A year ago today, China executed self-made millionaire Zeng Chengjie for corruption.
Once the subject of glowing media profiles (Chinese link) for his entrepreneurship, Zeng was convicted of bilking 57,000-plus investors out of RMB 2.8 billion (US $460 million) which he in turn used to lock up lucrative urban development projects in Jishou.
Zeng Shen said she was notified of her father’s execution only two days after it took place. The official story would be that Zeng never requested the family meeting; that story was met with incredulity. (And widespread speculation that Zeng’s organs were harvested for medical transplantation.)

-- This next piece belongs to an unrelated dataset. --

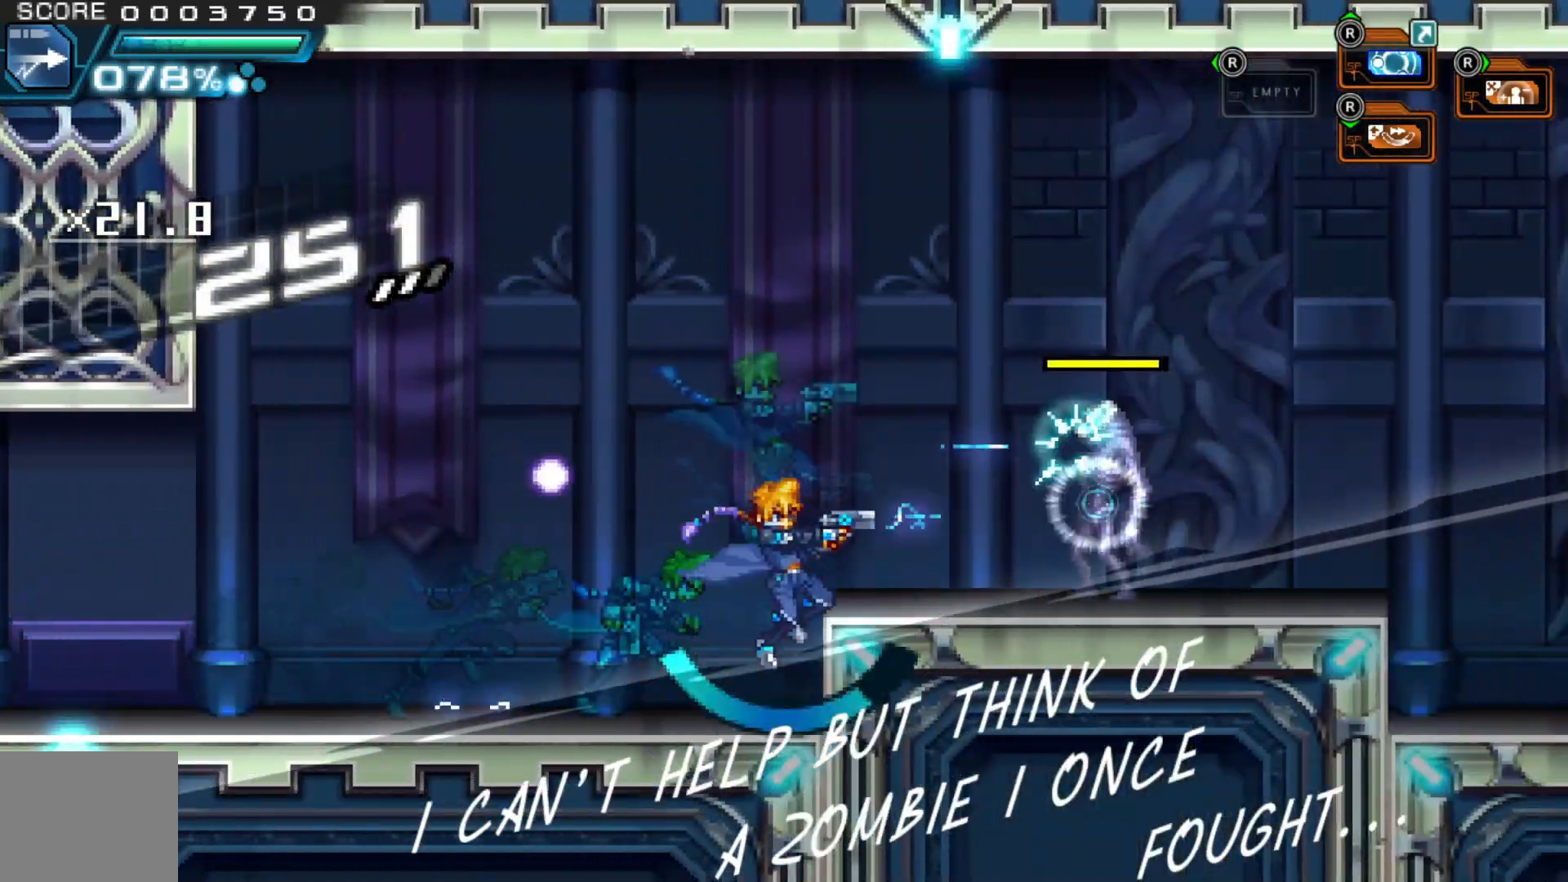
{"buttons": [], "left_stick": "left", "right_stick": "center", "events": [[17, "X", "down"], [100, "X", "up"], [150, "X", "down"], [217, "X", "up"], [350, "left_stick", "left"]]}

“If one day, I’m sentenced to death and told that I have the right to meet my family, I guarantee that I will absolutely ask to see my family,” wrote IT venture capitalist Kai-Fu Lee on one of the country’s most-followed microblogging accounts. “If the court claims that I didn’t make such request after the execution, it must be a lie.”
Moreover, Zeng Shen charged that the whole affair was a political fix-up orchestrated by the successors of Hunan province officials that Zeng pere worked with — and that as a result the executed man’s assets had been snapped up for yuan on the renminbi.
China has made a point in recent years of dialing back capital punishment for white-collar “economic” crimes; most similar cases of fraud or theft result at worst in suspended death sentences, which are de facto prison terms.